De una distorsión a otra
El mundo se ha vuelto, gracias al coronavirus, un texto ilegible, lleno de tachaduras, borrones, correcciones
Han pasado ya más de 100 días desde que una minúscula criatura, viniera de donde viniera, dio el salto para colarse en los cuerpos de los humanos. Desde entonces han sido tantas las transformaciones que ha provocado su actividad letal que el mundo tal como lo conocíamos resulta ya extraño. El coronavirus ha destrozado buena parte de los marcos de referencia con los que se operaba para entender la marcha de las cosas. Ya no puede decirse que la realidad sea la misma si antes eran las multitudes las que marcaban el paso y ahora la indicación a la que resulta obligado plegarse es la de no juntarse demasiado, mantener las distancias, evitar el barullo, la proximidad, el mogollón, la mezcla. Así que desde hace ya unas semanas es importante contar con que la distorsión es la que marca las pautas a la hora de entender y tratar y padecer cuanto está ocurriendo. El mundo se ha vuelto un texto ilegible, lleno de tachaduras, borrones, correcciones. Un texto al que incluso le han caído unas cuantas manchas, con lo que hay algunos pasajes que resultan totalmente oscuros.

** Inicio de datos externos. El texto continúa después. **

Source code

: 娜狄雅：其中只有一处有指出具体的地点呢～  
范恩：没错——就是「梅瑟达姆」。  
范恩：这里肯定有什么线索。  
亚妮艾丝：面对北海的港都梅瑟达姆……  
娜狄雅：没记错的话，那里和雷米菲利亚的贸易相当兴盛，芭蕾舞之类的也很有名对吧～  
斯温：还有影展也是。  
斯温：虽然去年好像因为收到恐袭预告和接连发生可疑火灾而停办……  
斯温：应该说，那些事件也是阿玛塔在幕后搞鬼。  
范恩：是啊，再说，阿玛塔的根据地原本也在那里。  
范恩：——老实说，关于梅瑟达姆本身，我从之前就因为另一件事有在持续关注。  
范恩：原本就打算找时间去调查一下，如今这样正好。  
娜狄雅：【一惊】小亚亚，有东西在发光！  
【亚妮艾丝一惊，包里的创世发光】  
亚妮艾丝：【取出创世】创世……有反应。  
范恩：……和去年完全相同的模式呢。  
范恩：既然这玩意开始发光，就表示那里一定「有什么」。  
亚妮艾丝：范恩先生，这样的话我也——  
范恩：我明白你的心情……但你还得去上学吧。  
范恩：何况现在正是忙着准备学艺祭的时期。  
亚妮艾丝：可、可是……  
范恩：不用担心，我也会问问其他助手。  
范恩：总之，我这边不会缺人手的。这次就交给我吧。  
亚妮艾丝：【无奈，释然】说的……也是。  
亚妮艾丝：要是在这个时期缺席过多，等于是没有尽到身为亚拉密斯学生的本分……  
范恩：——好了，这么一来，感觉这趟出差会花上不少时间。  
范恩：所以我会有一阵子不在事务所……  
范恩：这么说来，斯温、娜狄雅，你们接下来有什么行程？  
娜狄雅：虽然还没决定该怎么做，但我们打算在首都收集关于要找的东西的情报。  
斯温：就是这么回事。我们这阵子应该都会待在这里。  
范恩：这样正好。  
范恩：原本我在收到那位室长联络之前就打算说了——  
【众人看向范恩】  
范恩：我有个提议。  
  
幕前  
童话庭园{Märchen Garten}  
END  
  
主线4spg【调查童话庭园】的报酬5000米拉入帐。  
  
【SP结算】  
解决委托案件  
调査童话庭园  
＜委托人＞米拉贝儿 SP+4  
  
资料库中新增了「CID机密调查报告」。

Desde el principio, los políticos señalaron a los científicos para transmitir la idea de que se habían puesto en sus manos y seguían sus recomendaciones para gobernar en medio de una tormenta que venía de nuevas. Es sorprendente, a estas alturas, comprobar lo mucho que se equivocaron los expertos. Pero eso no quiere decir que obraran de manera irresponsable o que no utilizaran bien sus herramientas y procedimientos para calcular y valorar las repercusiones de la actividad del recién llegado. Ni siquiera se les puede culpar de haberse dormido en los laureles cuando ya se les había advertido de que llegarían patógenos de ademanes poco ortodoxos a estropear la plácida vida de las sociedades de consumo. ¿Cómo iban a conocer las maneras de ese virus que ni siquiera se había manifestado? Hay quienes le exigen a la ciencia respuestas que no puede dar. Sus conocimientos operan sobre un universo que tiene unas características concretas. Y lo que el bicho hizo fue darle a ese universo un empujoncito, y una ficha empujó a la siguiente y esta a la que venía después, y así: al rato, las certezas estaban desparramadas y confundidas y no era fácil dar con la salida adecuada.
Cuando se tuvo localizado al coronavirus en Wuhan, en China, y se procuró cercarlo para tenerlo quieto y controlado, resulta que ya estaba sembrando dolor en otros rincones del globo. Aunque la ciencia tardó un poco, pronto supo que aquello era peligroso. Apareció entonces, como en los cuentos, un viejo sabio —Zhong Nanshan, de 83 años, el héroe del SARS— para sugerir una antigua medicina: la cuarentena. Probablemente en ese momento no contaba con que la receta iba a aplicarse en el mundo entero. Y un mundo parado y vacío ya nada tiene que ver con ese mundo frenético de ayer, donde las gentes circulaban de un lado a otro y donde las aglomeraciones formaban parte habitual del paisaje.
Durante el confinamiento, el trato con las cosas ha estado lastrado por la distorsión de entender y gobernar una situación anómala con las herramientas conocidas. Ahora que se rompe el aislamiento habrá otra distorsión: esa realidad a la que se regresa ya no es la que se dejó hace un tiempo. En un contexto con tan pocas agarraderas, nada provoca tanto espanto como esos petulantes que creen tener las claves de un universo que desconocen.